Sin embargo, hay otros elementos en común. En primer lugar, la mayoría de estos programas se aplican a un número limitado de casos debido a la escasa receptividad entre los presos yihadistas. En España, por ejemplo, solo 21 internos de 8 centros penitenciarios han aceptado incorporarse al programa, pese a que existen incentivos para fomentar la participación. Uno de ellos es la posibilidad de que, cuando hay una valoración favorable, se alcancen acuerdos de conformidad entre los detenidos pendientes de juicio y la acusación, representada en el caso español por la Fiscalía de la Audiencia Nacional y, ocasionalmente, por las asociaciones de víctimas del terrorismo. Pero la suscripción de un acuerdo de estas características, que comporta rebajas en la petición inicial de las penas, exige por parte del acusado la asunción de la culpabilidad y la responsabilidad penal que de ella se deriva, así como una declaración expresa de rechazo a la violencia y al terrorismo. Además, ninguno de estos planes ha sido propiamente evaluado hasta la fecha, no ya en su implementación práctica sino en sus resultados. Su reciente implantación, su confección a partir de programas orientados a otros tipos de delitos o la falta de una metodología de evaluación que de respuesta a interrogantes complejos (entre otros, cómo es posible probar la desradicalización de un individuo o cuánto tiempo ha de transcurrir hasta confirmar el desistimiento) han hecho difícil medir su eficacia por el momento.

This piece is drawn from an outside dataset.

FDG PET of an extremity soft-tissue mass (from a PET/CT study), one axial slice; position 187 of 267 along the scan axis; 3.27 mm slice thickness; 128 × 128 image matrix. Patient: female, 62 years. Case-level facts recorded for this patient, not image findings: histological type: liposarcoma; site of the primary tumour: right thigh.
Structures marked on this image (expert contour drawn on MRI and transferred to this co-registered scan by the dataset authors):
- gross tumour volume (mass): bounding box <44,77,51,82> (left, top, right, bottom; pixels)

Estas deficiencias reclaman un esfuerzo adicional de las autoridades competentes. En los próximos años, un elevado número de yihadistas detenidos en Europa occidental tras el estallido del conflicto en Siria será excarcelado. Reino Unido ha revelado que 80 presos de esa naturaleza recobrarán su libertad a finales de 2018, y en Francia otros 40 abandonarán sus centros penitenciarios en el próximo año y medio. En nuestro país, 25 de los 107 yihadistas condenados desde 2015 han recibido penas de prisión inferiores a los tres años y medio, con lo que el fin de su internamiento se ha producido ya o lo hará en el corto plazo. No es la primera vez que España tiene que afrontar la excarcelación de yihadistas, pero nunca antes había tenido que hacer frente a un problema de esta magnitud. A la vista de los datos, este reto ya no es abordable principalmente por la vía de la expulsión como ocurría hasta ahora, pues un tercio de los condenados tienen nacionalidad española. Su reintegración se presenta, pues, como una tarea difícil pero ineludible.
Baste recordar que 12 de los individuos detenidos en España a lo largo de los últimos años contaban con una trayectoria yihadista previa, más o menos dilatada, por la que habían sido recluidos en prisión antes de 2012. Tras su excarcelación, habían vuelto a implicarse en actividades yihadistas y algunos de ellos incluso articularon en España las redes más extensas y activas dedicadas al reclutamiento y envío de combatientes terroristas extranjeros hacia Siria e Irak.